This year is the 23rd annual National Barbecue Week.
The trouble is a barbecue isn’t always the most zero waste option! They can produce a lot of rubbish from disposable plates, food packaging, cans and bottles.
Fortunately there are many simple ways to make your barbecue a zero waste celebration!
It’s tempting to hot foot it to your local supermarket and pick up a massive ‘value pack’ of barbecue meat, but there’s always a cost somewhere. Most bulk packs of meat are sold in hard plastic or polystyrene trays which cannot be recycled easily and ends up in the bin. And there’s animal welfare to think of too.
By using your local butcher you’re helping to support the local economy. More and more butchers will even let you take your own containers for filling, thanks to the Blue Planet effect! Even if your butcher doesn’t allow you to use your own containers, most use thin plastic bags instead of the thick plastic trays that supermarkets use. This means you’ll dramatically reduce the amount of rubbish you are left to dispose of.
Use a local baker if you can. Once again this supports the local economy and in many bakers you’ll find your purchases given you in paper bags or you can even shop naked! By using a bread machine you can make bread while you sleep; you’ll save money and packaging too.
If you buy shop-bought bread or rolls, opt for the brands with the stretchy plastic bags – these are LDPE and can be recycled in some supermarkets with the carrier bags
Visit your local farmers market for salads and veggies to go with your barbecue. You’ll be able to buy exactly the amount you want without any packaging. If you use a supermarket look for loose options such as tomatoes and peppers to help prevent food waste. If you buy prepackaged, do the stretch test! If the packaging stretches without breaking, you’ve got LDPE which can be recycled with some supermarket carrier bags.
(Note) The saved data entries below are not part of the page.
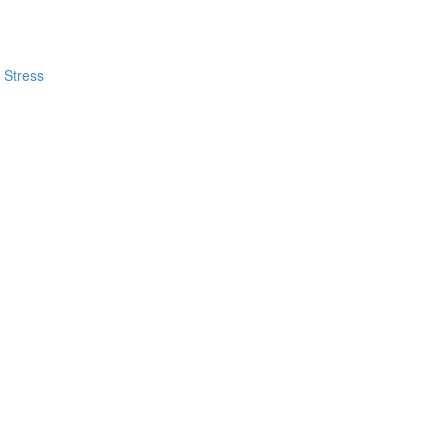
 Stress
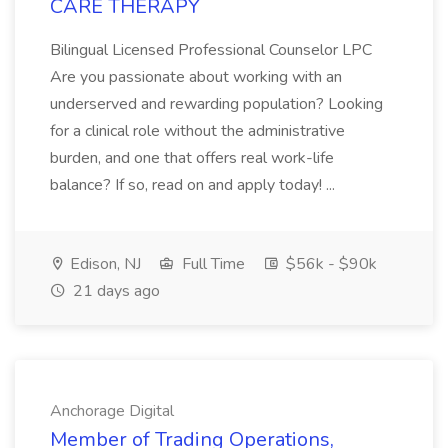
CARE THERAPY
Bilingual Licensed Professional Counselor LPC
Are you passionate about working with an
underserved and rewarding population? Looking
for a clinical role without the administrative
burden, and one that offers real work-life
balance? If so, read on and apply today! ...
Edison, NJ
Full Time
$56k - $90k
21 days ago
Anchorage Digital
Member of Trading Operations,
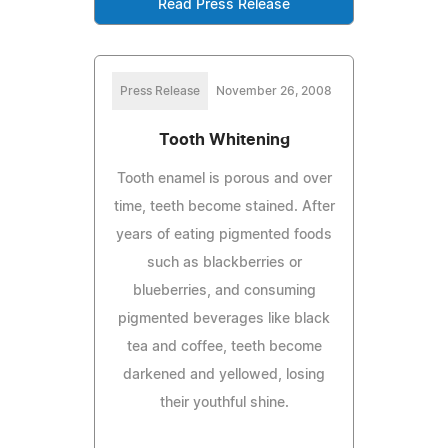
Read Press Release
Press Release
November 26, 2008
Tooth Whitening
Tooth enamel is porous and over
time, teeth become stained. After
years of eating pigmented foods
such as blackberries or
blueberries, and consuming
pigmented beverages like black
tea and coffee, teeth become
darkened and yellowed, losing
their youthful shine.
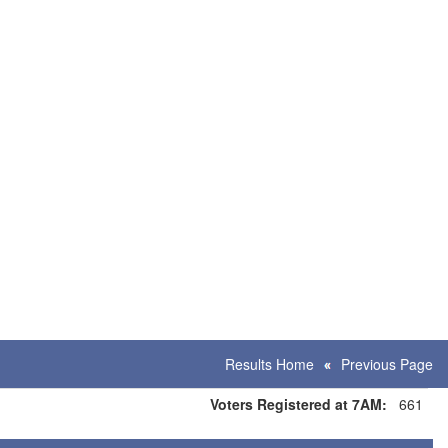
Results Home
Previous Page
Voters Registered at 7AM:
661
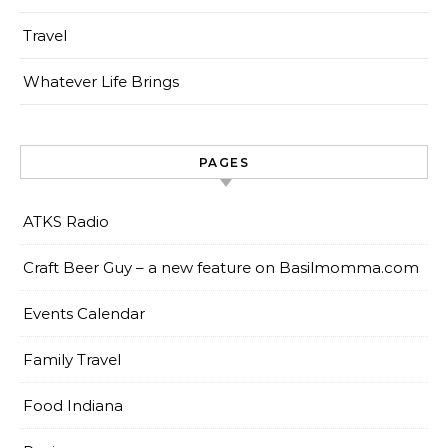
Travel
Whatever Life Brings
PAGES
ATKS Radio
Craft Beer Guy – a new feature on Basilmomma.com
Events Calendar
Family Travel
Food Indiana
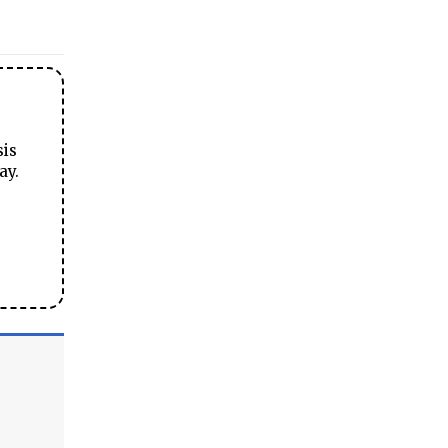
sis
ay.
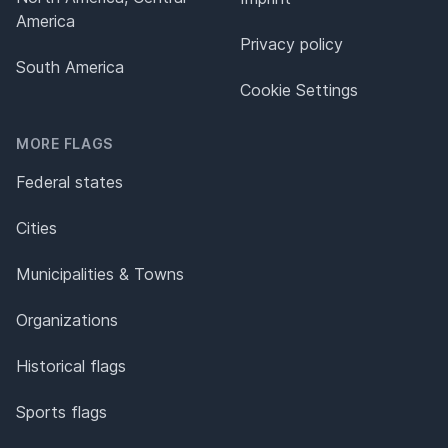
America
Privacy policy
South America
Cookie Settings
MORE FLAGS
Federal states
Cities
Municipalities & Towns
Organizations
Historical flags
Sports flags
Remember too, there’s growing evidence to show that a plant based diet is better for the environment. So why not introduce a couple of meat free options to your barbecue and see what’s popular?
If you’ve got cooked leftover meat, store it in a lidded container as soon as it has cooled down and put in the fridge. You can make sandwiches, curries or a casserole from your leftovers to save wasting food. Likewise, salads and vegetables can be made into soups or chopped up and stirred through cooked rice or pasta.
Avoid disposable table wear if possible. Most ‘paper plates’ are bonded onto plastic which means they take ages to biodegrade. If you can bear the washing up, stick to your every day crockery. If you don’t have enough you can hire it, or even ask your friends to bring their own plate! If you’re catering for a lot of people and washing up really isn’t an option, keep a look out for compostable crockery. These are made from plant fibres and can be added to your compost heap once you’ve finished eating. Used serviettes can be composted too.
Talking of disposables, what about the barbecue itself? Most shops from supermarkets, to garages to local corner stores sell disposable barbecues which are very tempting to buy. But these once-use barbecues need to be disposed of properly. The components can be separated and recycled, but most people don’t bother. If you only have one or two barbecues a year it’s probably not worth buying a reusable one, but you could borrow from a friend of check out a lending site such as Streetbank. Failing that, get a few bricks from your local Freecycle group and make your own!
Provide a container for your guests to throw their empty beer cans, wine bottles, tetra pak cartons or foil (whatever collections you have at home) and put it out for your next kerbside collection. You’ll have had a barbecue to remember with your conscience intact!
What about you? What tips do you have for a zero waste barbecue?